In Calcutta, change is always a battle between new kinds of consciousness and existing forms of chaos. New ways of being aware of the environment, especially various types of pollution, and of conserving heritage are emerging erratically in the city. People are generally more worried about the air they breathe or the water they drink. But older forms of stoicism regarding slow death by poisoned air or water are proving to be more resilient than one would have imagined. This public inertia is, of course, most convenient for the government, for which carbon monoxide and arsenic are much less lethal than the loss of votes. In this context, the Calcutta high court’s recent concern for the Victoria Memorial is moving. The court wants the state government to move the bus terminus from Esplanade to a distant location within six months. The transport minister, who sees the point of the order, has said that the deadline set by the court would be impossible to meet.

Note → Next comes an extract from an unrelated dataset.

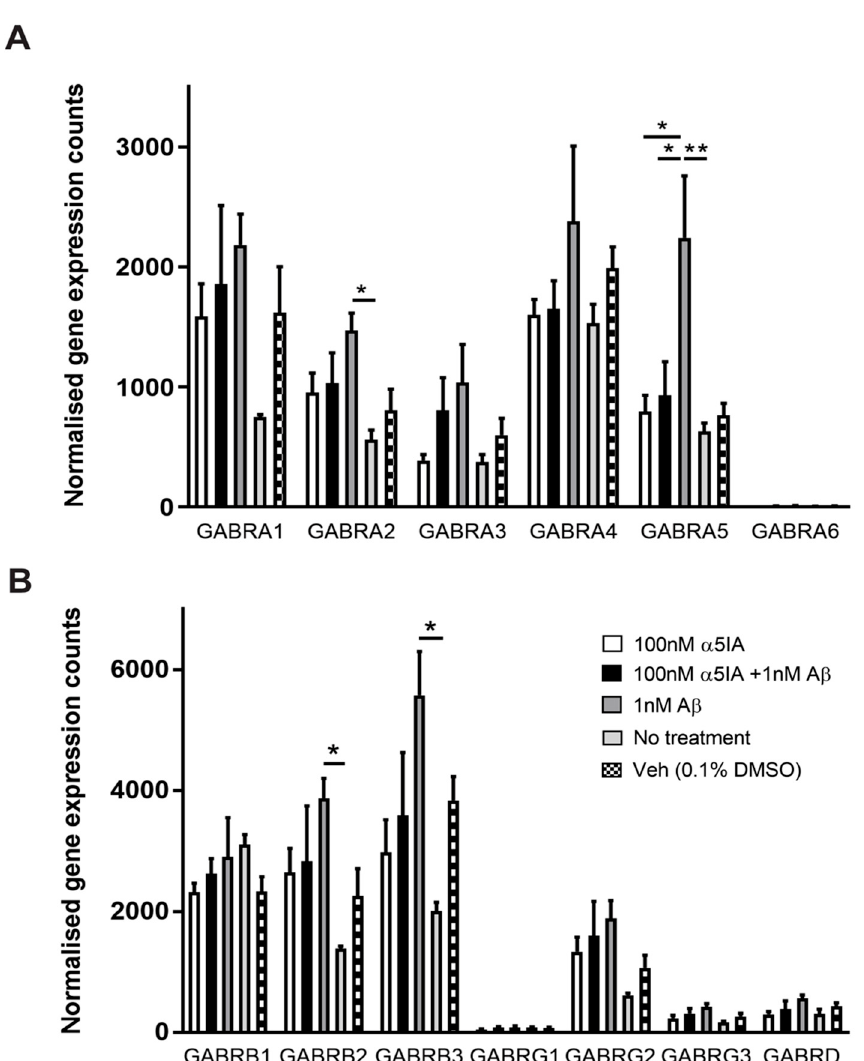
Figure 5. Expression of GABAergic signaling components in mouse primary hippocampal cultures 5 days after treatment with 100 nM α 5IA and/or 1 nM A β 1–42. A comprehensive analysis of changes in mRNA expression was performed using the NanoString nCounter gene expression assay. ( A ) Expression of GABAA receptor alpha subunits. ( B ) Expression of GABAA receptor beta, gamma, and delta subunits. Values are normalized to six housekeeping genes. Data is expressed as mean ± SEM. ** p < 0.01, * p < 0.05, compared to negative controls, One-way ANOVA with Bonferroni’s post hoc test for each gene. n = 4–5 for each experimental group.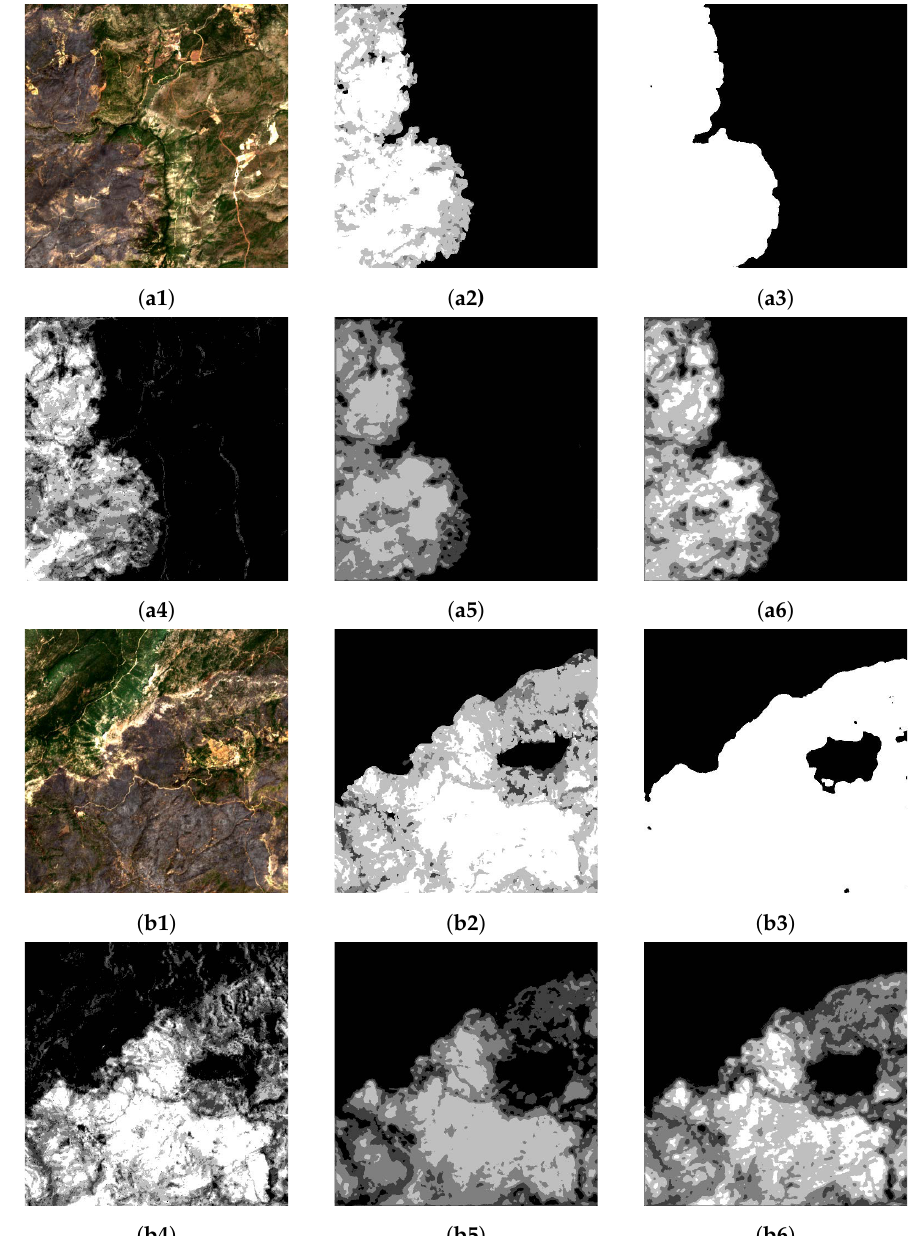
Figure 6. Wildfire severity level predictions. The severity levels range from black (severity 0) to white (severity 4). ( a1 , b1 ) Sentinel L2A acquisition; ( a2 , b2 ) Copernicus EMS grading map (GT); ( a3 , b3 ) Binary mask generated by the Binary U-Net: black and white colors indicate unburned and burned regions, respectively; ( a4 , b4 ) Thresholded dNBR, obtained from pre and post-fire acquisitions; ( a5 , b5 ) Single U-Net prediction; ( a6 , b6 ) Double-Step U-Net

It is the persistence of the court, supported by individuals and organizations from civil society, that succeeded in rescuing the Maidan from the city’s favourite fairs, particularly the one involving books. Although the question of the book fair’s venue is still far from settled, the court had persisted with the matter in spite of having been most unceremoniously disobeyed and ignored in its stand against environmental pollution. The story of the state government’s attitude to air pollution continues to be one of the most shocking instances of corruption and callousness in the history of Bengal’s governance. But the government’s continual and criminal disregard for the physical well-being of human beings seems not to have deterred the court from trying to make the government feel for the preservation of historic marble. For several years, an alternative fairground has been in the process of being built for the relocation of the book fair and other such carnivals from the Maidan. To invoke a deadline for such a project has become something of an absurdity. Now there is another environmental deadline to meet: the construction and relocation of the city’s main bus terminus. And that too for the sake of a building. The effectiveness of judicial activism in forcing an inert government into civic action has always been a matter for debate. It remains to be seen whether this latest instance reinforces the sceptical position in that debate.